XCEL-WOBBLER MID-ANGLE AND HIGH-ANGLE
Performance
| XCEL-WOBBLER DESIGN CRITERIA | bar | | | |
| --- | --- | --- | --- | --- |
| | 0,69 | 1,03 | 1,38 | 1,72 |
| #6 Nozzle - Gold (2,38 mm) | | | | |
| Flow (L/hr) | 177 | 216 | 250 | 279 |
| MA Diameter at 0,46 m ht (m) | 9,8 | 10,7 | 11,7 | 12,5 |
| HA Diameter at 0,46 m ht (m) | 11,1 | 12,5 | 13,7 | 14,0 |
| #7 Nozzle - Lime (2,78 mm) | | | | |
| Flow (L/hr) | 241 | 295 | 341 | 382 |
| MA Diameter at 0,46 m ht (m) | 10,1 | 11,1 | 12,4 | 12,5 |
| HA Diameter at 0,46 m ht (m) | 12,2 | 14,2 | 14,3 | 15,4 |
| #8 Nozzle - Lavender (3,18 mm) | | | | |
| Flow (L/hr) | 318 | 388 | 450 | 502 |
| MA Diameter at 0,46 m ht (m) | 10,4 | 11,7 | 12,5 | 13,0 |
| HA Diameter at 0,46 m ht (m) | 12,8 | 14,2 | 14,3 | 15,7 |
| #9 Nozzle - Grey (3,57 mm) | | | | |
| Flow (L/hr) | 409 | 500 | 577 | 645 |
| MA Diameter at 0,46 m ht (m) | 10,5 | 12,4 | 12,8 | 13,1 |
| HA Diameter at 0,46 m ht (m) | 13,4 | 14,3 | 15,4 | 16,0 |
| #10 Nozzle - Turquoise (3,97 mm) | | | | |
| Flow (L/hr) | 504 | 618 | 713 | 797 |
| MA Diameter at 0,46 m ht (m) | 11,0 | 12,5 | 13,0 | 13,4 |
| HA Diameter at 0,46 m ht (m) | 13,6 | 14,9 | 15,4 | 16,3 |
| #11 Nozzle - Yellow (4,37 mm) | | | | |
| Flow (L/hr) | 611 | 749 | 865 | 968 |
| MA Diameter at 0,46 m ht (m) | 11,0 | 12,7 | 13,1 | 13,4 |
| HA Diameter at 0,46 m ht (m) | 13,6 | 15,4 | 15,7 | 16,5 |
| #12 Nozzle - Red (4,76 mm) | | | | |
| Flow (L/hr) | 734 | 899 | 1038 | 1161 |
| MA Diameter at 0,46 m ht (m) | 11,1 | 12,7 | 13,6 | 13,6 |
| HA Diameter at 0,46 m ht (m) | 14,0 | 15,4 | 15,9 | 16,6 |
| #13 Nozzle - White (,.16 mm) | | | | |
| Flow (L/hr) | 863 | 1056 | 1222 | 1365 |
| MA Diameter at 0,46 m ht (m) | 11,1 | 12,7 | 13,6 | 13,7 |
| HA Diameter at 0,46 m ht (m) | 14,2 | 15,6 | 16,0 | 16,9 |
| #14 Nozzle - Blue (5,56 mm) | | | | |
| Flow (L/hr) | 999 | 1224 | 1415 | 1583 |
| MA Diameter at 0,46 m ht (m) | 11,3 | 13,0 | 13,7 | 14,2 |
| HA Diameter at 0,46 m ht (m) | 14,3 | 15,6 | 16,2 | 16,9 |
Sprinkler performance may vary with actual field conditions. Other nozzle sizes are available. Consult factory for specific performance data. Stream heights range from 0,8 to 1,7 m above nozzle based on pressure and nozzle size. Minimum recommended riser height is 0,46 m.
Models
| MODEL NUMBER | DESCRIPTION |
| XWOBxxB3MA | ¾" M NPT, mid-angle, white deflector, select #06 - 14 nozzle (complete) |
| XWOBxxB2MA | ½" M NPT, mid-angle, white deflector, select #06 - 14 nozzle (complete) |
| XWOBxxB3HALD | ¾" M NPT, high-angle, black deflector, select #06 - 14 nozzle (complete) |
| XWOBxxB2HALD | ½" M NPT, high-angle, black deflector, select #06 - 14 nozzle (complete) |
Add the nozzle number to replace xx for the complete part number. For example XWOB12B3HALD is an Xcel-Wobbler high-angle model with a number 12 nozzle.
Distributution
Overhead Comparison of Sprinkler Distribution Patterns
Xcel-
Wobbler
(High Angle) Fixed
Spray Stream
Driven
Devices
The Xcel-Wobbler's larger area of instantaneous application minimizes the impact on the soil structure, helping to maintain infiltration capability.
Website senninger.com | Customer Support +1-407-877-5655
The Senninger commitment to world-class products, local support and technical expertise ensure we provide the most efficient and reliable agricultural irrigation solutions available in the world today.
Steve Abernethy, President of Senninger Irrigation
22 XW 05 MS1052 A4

#####

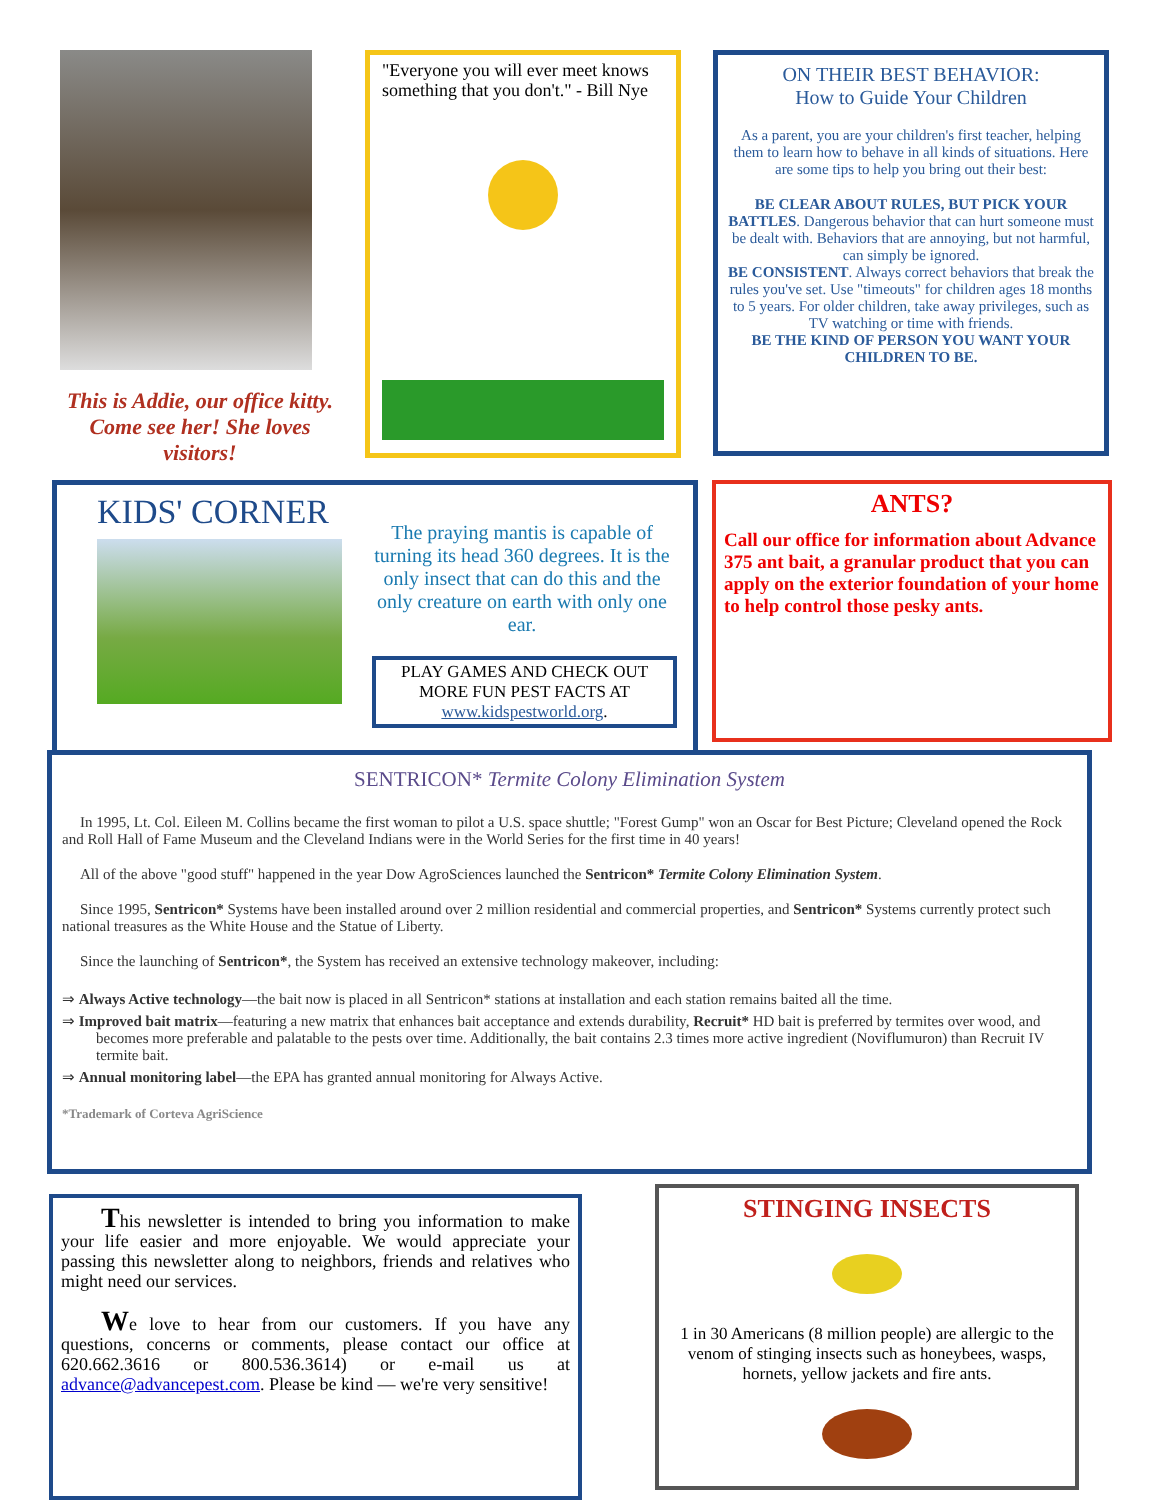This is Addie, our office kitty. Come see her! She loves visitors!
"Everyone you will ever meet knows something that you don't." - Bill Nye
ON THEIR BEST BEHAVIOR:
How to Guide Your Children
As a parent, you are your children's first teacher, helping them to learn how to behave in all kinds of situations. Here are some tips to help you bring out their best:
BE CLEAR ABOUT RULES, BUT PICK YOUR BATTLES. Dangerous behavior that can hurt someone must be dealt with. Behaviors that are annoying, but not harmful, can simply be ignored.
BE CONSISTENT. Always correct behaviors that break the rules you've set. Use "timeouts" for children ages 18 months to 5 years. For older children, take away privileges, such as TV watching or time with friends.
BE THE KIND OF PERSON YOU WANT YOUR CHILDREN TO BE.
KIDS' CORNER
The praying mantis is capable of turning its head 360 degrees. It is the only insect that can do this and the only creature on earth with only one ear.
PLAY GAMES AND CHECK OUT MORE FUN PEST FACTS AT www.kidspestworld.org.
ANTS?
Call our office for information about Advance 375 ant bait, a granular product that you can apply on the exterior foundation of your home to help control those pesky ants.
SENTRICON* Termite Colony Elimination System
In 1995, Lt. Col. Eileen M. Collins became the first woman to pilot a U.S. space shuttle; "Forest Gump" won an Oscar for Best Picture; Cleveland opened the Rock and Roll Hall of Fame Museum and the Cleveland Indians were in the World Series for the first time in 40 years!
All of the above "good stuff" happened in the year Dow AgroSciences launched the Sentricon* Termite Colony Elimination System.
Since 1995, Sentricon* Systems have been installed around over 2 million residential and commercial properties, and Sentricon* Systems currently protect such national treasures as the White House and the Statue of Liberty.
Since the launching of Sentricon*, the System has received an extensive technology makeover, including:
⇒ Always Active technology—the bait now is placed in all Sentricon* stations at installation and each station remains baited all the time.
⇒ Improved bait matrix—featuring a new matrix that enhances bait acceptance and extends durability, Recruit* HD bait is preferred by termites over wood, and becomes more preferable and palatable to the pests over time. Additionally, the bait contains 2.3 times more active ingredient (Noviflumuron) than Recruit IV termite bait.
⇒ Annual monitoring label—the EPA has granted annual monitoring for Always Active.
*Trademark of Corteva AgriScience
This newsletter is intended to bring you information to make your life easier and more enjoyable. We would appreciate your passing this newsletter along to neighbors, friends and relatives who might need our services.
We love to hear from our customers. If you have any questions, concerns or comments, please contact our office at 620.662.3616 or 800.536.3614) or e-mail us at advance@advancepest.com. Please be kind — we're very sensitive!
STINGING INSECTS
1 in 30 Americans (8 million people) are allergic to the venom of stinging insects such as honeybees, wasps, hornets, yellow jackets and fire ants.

#####

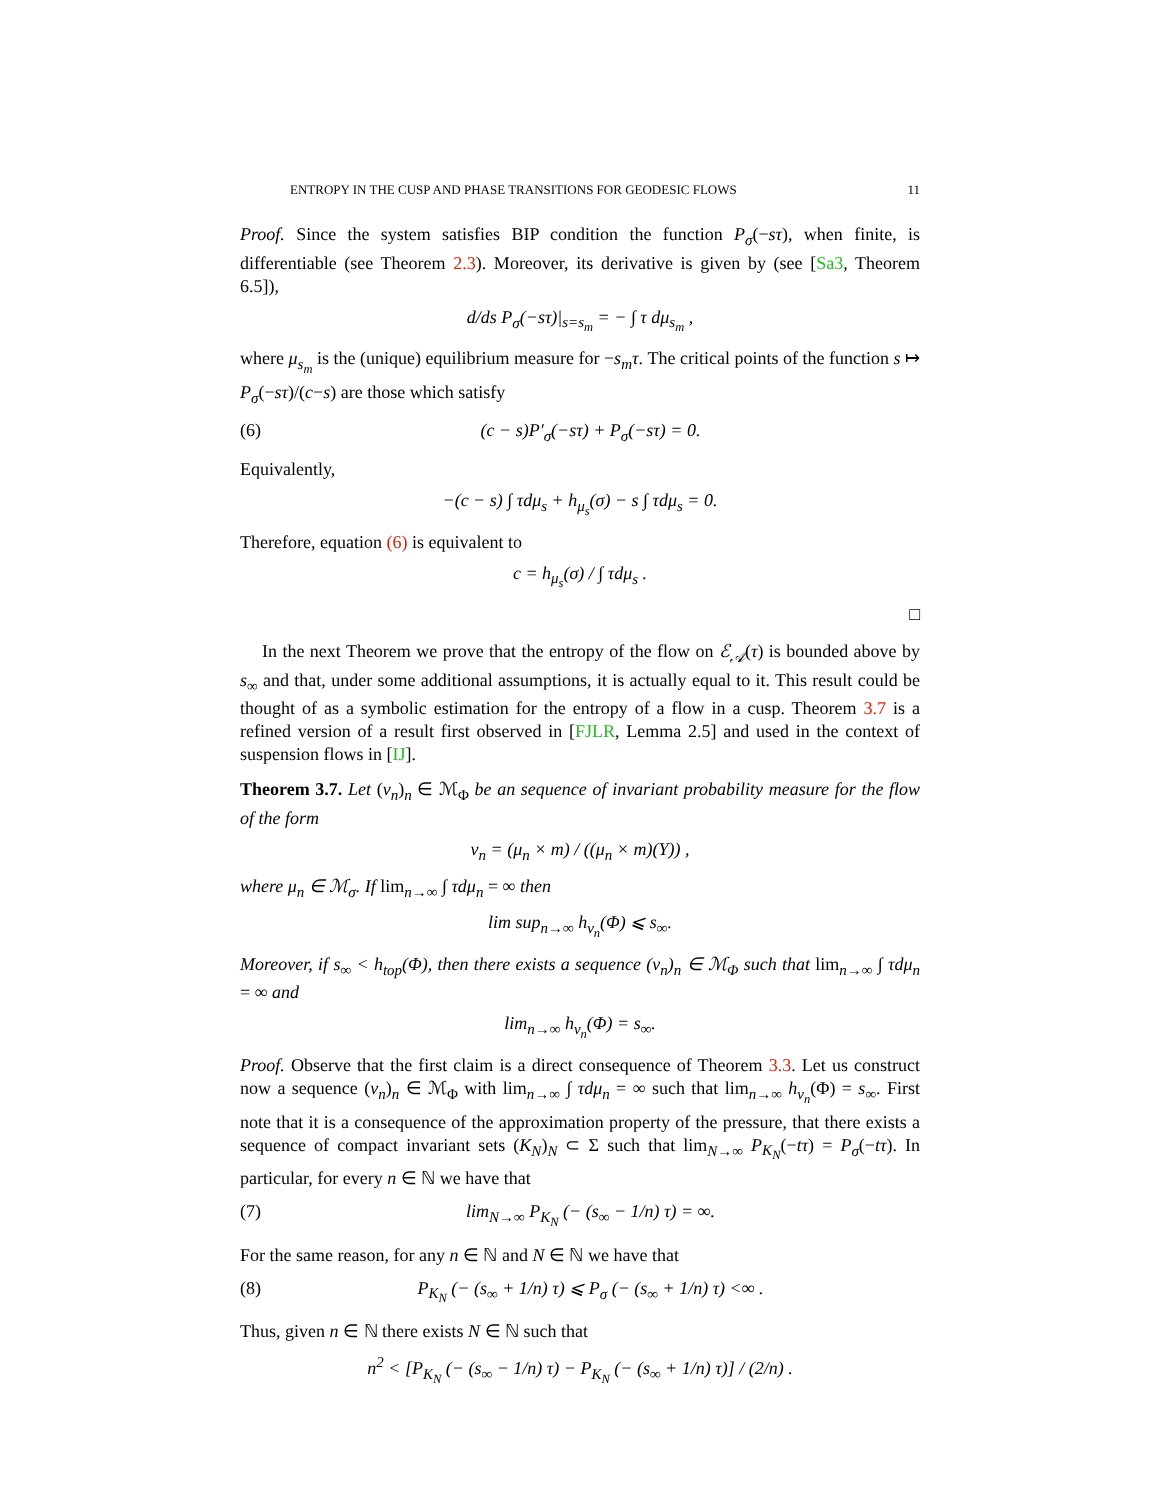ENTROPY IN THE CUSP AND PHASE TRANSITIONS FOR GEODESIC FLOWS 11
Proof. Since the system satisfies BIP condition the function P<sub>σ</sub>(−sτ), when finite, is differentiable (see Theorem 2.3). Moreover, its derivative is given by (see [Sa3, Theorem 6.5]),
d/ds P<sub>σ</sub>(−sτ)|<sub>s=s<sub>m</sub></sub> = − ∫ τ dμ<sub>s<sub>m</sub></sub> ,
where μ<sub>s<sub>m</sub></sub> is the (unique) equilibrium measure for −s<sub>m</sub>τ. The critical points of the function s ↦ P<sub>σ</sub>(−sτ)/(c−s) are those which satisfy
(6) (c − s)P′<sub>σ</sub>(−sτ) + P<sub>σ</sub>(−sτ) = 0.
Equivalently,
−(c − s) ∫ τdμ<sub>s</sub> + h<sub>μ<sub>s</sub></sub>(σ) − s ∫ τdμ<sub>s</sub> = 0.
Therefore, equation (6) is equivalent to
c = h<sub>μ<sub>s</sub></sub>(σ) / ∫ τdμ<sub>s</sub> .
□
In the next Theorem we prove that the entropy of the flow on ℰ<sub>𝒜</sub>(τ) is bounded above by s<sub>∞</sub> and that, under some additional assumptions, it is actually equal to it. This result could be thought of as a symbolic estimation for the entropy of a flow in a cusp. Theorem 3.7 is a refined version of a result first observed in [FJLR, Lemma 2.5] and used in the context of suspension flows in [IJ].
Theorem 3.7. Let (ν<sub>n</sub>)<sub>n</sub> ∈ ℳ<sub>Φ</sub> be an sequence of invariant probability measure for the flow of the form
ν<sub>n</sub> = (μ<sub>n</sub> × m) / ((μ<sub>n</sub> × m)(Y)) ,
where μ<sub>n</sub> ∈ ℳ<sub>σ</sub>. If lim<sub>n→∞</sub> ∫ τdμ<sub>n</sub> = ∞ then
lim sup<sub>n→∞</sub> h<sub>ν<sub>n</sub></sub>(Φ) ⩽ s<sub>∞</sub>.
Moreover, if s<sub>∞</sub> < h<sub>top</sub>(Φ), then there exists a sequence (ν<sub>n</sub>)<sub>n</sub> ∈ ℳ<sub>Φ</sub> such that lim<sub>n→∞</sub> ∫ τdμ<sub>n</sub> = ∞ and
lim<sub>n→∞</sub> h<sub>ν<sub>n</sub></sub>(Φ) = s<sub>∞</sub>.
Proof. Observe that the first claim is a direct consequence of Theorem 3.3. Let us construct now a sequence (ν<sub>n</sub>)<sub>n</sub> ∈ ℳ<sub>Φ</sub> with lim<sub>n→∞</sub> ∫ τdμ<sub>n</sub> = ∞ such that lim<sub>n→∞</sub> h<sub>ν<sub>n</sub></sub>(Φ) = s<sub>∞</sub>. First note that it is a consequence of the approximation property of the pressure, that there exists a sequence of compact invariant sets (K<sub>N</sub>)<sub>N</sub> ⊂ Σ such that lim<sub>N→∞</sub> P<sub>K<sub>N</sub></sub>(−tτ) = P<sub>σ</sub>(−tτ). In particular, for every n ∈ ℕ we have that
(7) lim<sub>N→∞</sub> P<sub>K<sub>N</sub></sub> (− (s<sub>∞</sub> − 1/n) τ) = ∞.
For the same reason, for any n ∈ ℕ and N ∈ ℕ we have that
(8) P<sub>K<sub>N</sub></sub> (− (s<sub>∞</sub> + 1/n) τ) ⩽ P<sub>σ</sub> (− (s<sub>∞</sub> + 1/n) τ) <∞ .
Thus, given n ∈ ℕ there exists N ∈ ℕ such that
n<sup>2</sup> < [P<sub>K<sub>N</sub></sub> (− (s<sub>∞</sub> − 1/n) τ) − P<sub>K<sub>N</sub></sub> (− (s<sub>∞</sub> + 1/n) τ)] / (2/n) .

#####

Report how many lines in the material contain the word "Moreover", writing the number and nothing more.

Result of the task: 2